Галера двигалась на восток. В погожие дни, бывало, на помощь приходил попутный бриз, и люди отдыхали, пока «Арго» скользил по волнам под парусом. В такие дни никому не приходило в голову останавливаться, чтобы пополнить провиант. Мы уяснили на собственном опыте, что нельзя пренебрегать и десятью минутами благоприятного ветра. Кок Питер и баталер Тим отправлялись на берег на резиновой лодке с мотором — мы также использовали ее, чтобы фотографировать с моря — и закупали продукты в ближайшем поселении, а «Арго» продолжал идти вдоль побережья, ловя драгоценный ветер. Покончив с покупками, «продотряд» нагонял нас и поднимался на борт.
Чем дальше мы забирались, тем труднее становилось пополнять запасы: случалось так, что в местной бакалейной или мясной лавке не было столько еды, чтобы утолить аппетит двух десятков оголодавших мужчин. Кок Питер ломал голову над тем, как накормить этакую орду; йогурт мы пожирали коробками, фрукты и хлеб — мешками, а мясо ели, когда его удавалось купить. Что касается рыбы, единственный раз кок ее приготовил, когда рыбачить отправился Кормак. А так… Оба Питера, Уоррен и Уилер, равно как и Трондур, были заядлыми рыбаками, и окрестности их скамей кишели всевозможными снастями, жуткого вида крючьями, грузилами, мотками лески, гнилым мясом для наживки и прочими атрибутами этого почтенного ремесла. Но поймать им удавалось в лучшем случае колюшку. Кормак же обладал поистине магическим даром: рыба сама приплывала к нему, и он добыл нескольких морских собак длиной не меньше 3 футов, оказавшихся вполне съедобными.

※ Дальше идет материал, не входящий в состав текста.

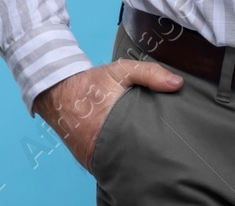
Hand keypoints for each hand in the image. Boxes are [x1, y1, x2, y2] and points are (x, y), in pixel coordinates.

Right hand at [32, 60, 182, 170]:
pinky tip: (129, 149)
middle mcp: (100, 144)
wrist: (57, 91)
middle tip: (161, 140)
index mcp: (112, 122)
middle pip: (133, 153)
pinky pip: (107, 163)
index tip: (168, 133)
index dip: (156, 137)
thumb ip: (150, 74)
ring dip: (131, 153)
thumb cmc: (92, 81)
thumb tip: (177, 84)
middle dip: (147, 148)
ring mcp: (91, 155)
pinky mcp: (87, 159)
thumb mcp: (121, 70)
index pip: (142, 139)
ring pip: (120, 161)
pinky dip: (117, 157)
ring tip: (147, 145)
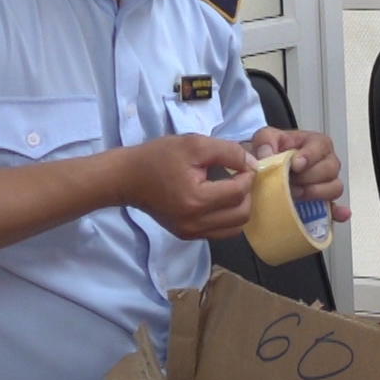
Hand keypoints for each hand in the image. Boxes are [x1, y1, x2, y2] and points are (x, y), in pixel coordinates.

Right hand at [115, 134, 257, 239]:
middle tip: (238, 177)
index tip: (241, 163)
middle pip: (242, 214)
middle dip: (246, 194)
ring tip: (230, 190)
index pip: (239, 192)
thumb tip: (252, 165)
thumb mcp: (195, 144)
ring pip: (234, 228)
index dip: (247, 175)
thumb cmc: (158, 157)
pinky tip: (219, 201)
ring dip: (239, 208)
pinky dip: (227, 218)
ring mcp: (190, 232)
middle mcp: (195, 223)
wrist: (127, 178)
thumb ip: (228, 152)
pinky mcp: (186, 235)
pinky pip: (219, 232)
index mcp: (197, 200)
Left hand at [250, 127, 351, 221]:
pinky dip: (338, 212)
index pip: (321, 147)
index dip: (310, 156)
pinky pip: (336, 208)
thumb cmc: (271, 150)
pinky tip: (339, 215)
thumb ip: (265, 141)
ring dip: (314, 193)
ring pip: (334, 188)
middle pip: (329, 169)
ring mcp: (327, 183)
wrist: (266, 168)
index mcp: (316, 143)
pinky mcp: (323, 201)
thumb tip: (267, 156)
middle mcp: (327, 161)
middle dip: (308, 177)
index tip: (295, 165)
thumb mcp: (264, 138)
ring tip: (295, 194)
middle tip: (289, 182)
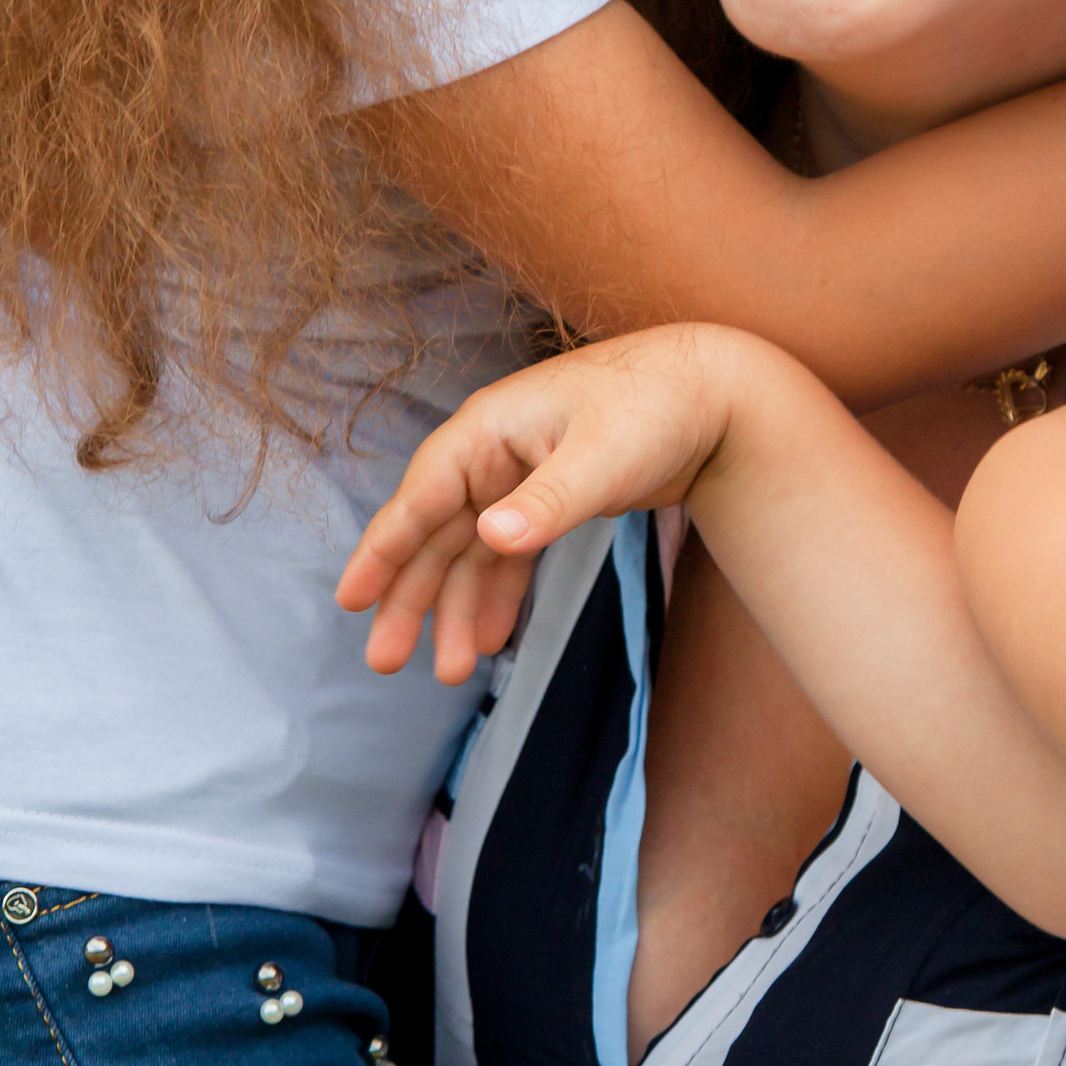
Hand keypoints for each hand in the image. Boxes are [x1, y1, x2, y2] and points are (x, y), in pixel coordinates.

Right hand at [337, 325, 747, 681]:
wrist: (715, 394)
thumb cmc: (655, 406)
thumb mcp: (601, 457)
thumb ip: (547, 502)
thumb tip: (490, 540)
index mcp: (489, 431)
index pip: (421, 496)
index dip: (383, 549)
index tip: (351, 599)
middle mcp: (492, 454)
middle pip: (434, 535)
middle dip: (409, 598)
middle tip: (384, 661)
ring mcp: (517, 479)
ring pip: (468, 554)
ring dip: (454, 609)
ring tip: (448, 671)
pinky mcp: (547, 500)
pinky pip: (506, 557)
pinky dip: (495, 597)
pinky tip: (485, 639)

Трондур развлекался не только ловлей рыбы. В порту Кефкен и под Зонгулдаком он обшаривал прибрежные пещеры и скалы в поисках гнездовий птиц. Надевал на теннисные туфли толстые носки из шерсти фарерских овец, чтобы не поскользнуться на покрытых водорослями камнях, садился в резиновую лодку и уплывал к пещерам, поблизости от которых кружились чайки и бакланы. Достигнув берега, он выбирался на камни и начинал карабкаться вверх.
— Потрясающее зрелище! — сказал мне Тим Редмен, вернувшись из одной такой вылазки. — Трондур полез на самый верх, откуда на него таращились птенцы бакланов, явно напуганные вторжением. Внезапно его голова исчезла за выступом, послышались отчаянные вопли, и во все стороны полетели перья. Я видел только ноги Трондура в этих его толстенных носках. Потом он показался целиком и стал спускаться, и в каждой руке у него было по птенцу; он держал их за шеи.

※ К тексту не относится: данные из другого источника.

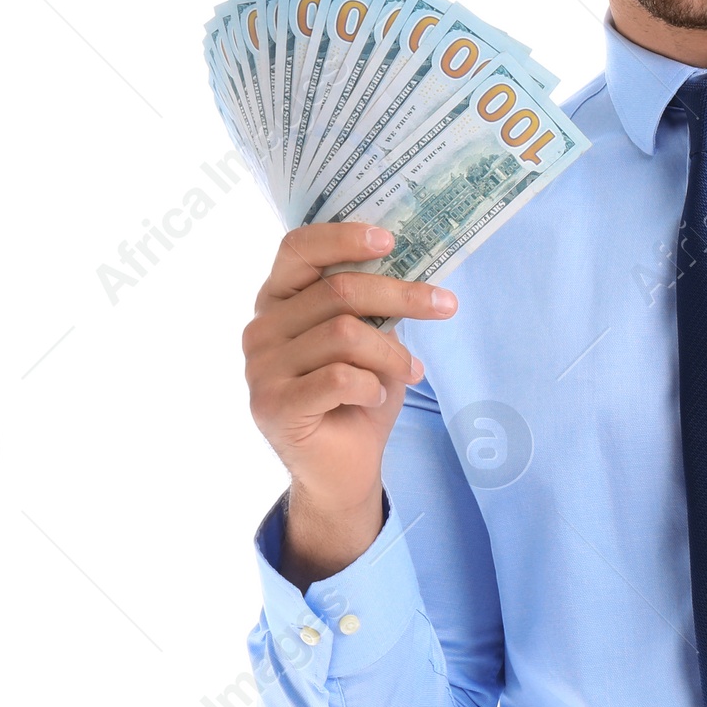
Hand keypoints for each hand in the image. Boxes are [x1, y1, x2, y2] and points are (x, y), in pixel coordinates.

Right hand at [242, 222, 457, 584]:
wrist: (344, 469)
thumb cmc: (358, 394)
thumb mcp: (370, 338)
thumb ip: (372, 303)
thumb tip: (414, 262)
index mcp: (278, 299)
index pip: (298, 248)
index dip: (344, 237)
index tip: (392, 240)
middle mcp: (261, 328)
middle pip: (338, 291)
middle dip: (402, 296)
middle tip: (446, 304)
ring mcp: (260, 368)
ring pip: (345, 334)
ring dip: (391, 354)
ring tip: (410, 372)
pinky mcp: (273, 405)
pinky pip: (339, 378)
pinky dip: (372, 386)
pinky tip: (375, 398)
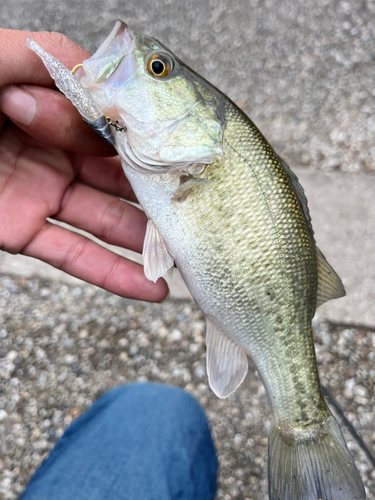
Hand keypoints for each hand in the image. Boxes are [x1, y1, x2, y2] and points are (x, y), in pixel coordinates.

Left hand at [0, 29, 168, 301]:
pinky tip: (151, 291)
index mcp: (48, 105)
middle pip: (119, 178)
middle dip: (162, 196)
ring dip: (149, 243)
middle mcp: (51, 150)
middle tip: (205, 213)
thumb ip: (42, 57)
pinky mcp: (22, 232)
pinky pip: (74, 257)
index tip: (187, 159)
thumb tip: (101, 76)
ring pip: (106, 222)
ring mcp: (39, 194)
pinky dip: (114, 276)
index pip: (112, 126)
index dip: (148, 142)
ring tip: (190, 258)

— У бакланов шеи и так длинные, — заметил Кормак, разглядывая добычу, — но Трондур постарался на славу, и теперь они смахивают на жирафов.
Похлебка из бакланов по рецепту Трондура Патурссона вызвала всеобщее одобрение. На вкус мясо баклана напоминало тушеного зайца, а в качестве закусок нам подали мидий, собранных на стенах прибрежных пещер и поджаренных на камнях.